◆ WHAT YOU SHOULD DO: Identify every line in the records that contains the word "Kalteng" and copy each such line in full. Case counts.
• • •
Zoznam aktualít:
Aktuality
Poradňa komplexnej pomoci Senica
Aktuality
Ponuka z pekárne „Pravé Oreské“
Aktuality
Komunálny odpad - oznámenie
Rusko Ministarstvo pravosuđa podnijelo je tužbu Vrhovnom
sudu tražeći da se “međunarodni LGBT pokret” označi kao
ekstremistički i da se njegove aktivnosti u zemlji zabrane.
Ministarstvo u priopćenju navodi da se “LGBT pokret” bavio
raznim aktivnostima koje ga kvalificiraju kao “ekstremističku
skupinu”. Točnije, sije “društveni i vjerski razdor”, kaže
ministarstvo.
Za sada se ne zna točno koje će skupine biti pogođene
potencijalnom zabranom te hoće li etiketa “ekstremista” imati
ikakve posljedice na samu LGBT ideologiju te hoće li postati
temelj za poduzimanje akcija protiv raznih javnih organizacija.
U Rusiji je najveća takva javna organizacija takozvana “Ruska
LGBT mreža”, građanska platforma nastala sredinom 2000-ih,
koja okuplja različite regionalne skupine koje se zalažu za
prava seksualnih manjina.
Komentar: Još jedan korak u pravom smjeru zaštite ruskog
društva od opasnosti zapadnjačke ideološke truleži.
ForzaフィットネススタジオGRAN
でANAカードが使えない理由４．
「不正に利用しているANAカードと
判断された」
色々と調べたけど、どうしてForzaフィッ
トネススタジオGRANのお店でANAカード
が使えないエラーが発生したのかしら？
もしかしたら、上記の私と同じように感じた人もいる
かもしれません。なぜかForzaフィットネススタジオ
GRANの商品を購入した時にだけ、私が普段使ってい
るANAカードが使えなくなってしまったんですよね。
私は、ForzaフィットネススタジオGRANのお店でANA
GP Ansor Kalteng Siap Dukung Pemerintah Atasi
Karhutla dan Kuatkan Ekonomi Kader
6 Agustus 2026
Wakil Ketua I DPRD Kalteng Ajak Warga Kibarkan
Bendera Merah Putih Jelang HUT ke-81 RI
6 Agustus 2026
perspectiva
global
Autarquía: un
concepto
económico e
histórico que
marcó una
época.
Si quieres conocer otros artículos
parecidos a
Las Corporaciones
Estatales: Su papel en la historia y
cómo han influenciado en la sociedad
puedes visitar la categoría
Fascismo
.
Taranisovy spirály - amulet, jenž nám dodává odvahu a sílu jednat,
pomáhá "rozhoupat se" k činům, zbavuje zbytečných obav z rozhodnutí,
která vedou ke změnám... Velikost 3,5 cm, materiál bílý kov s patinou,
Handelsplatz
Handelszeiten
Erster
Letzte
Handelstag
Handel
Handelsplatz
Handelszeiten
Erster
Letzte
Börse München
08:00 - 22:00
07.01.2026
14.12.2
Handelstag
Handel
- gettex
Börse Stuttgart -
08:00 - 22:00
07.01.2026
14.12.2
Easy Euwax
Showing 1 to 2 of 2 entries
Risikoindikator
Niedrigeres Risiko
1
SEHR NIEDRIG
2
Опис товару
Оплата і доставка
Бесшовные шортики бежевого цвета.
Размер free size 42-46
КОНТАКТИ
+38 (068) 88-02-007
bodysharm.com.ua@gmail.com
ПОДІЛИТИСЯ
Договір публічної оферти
• • •
◆ RESULT BELOW:
GP Ansor Kalteng Siap Dukung Pemerintah Atasi
Wakil Ketua I DPRD Kalteng Ajak Warga Kibarkan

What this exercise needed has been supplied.